Irmãs agredidas no carnaval ajudam na montagem de retrato falado

A 14ª Delegacia de Polícia da Barra também vai recolher imagens dos circuitos de segurança da rua e depois ouvir representantes do bloco

Redação
Foto: Arquivo pessoal
Foto: Arquivo pessoal

 

As irmãs Thaianna e Ludmylla Valadares, que foram agredidas por dois homens, enquanto estavam no bloco Eu Vou, no circuito Barra-Ondina, em Salvador, prestaram depoimentos nesta terça-feira (16), no Departamento de Polícia Técnica(DPT), para ajudar à equipe de investigação na montagem do retrato falado dos agressores.

A 14ª Delegacia de Polícia da Barra vai recolher imagens dos circuitos de segurança da rua e depois ouvir representantes do bloco para identificar os agressores.

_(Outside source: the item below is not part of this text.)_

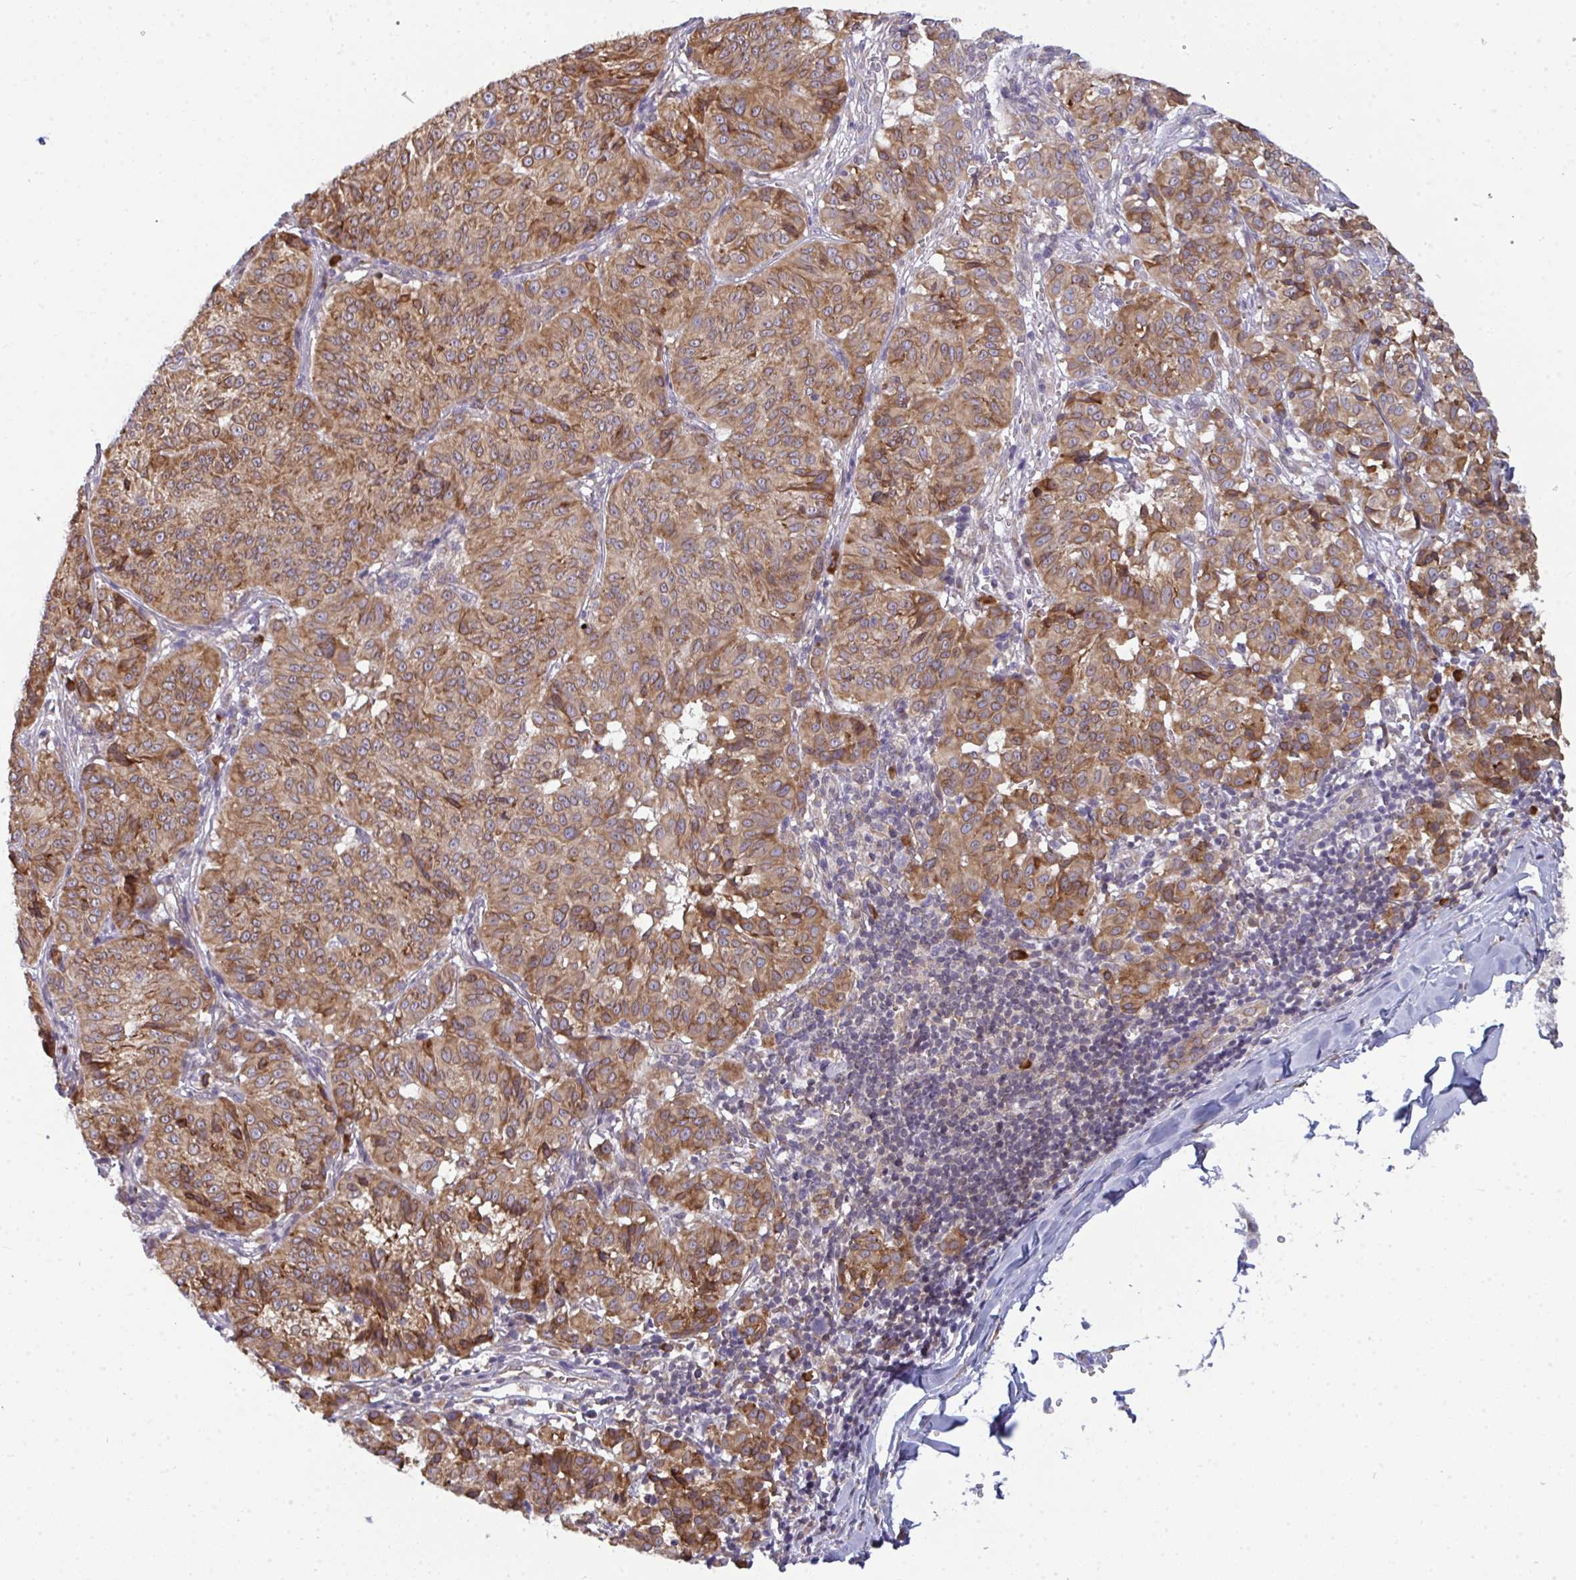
{"staining": {"intensity": "moderate", "quantity": ">75%", "location": "cytoplasmic/membranous"}, "tissue": "melanoma", "cell_type": "Tumor cells", "image_type": "cancer", "snomed": [{"axis": "morphology", "description": "Malignant melanoma, NOS"}, {"axis": "topography", "description": "Skin"}], "caption": "The photomicrograph shows a brown stain indicating the presence of a protein in the cytoplasmic/membranous of tumor cells in melanoma.", "gene": "LYSMD4", "patient": {"sex": "female", "age": 72}}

Segundo informações de A Tarde, a delegada titular disse ainda não ter recebido o resultado do retrato falado.

Lei Maria da Penha – Segundo o artigo (art. 41 da Lei Maria da Penha) o agressor, independente da pena prevista, não responderá perante o Juizado Especial e não poderá pagar a pena com cestas básicas ou qualquer outro tipo de prestação em dinheiro.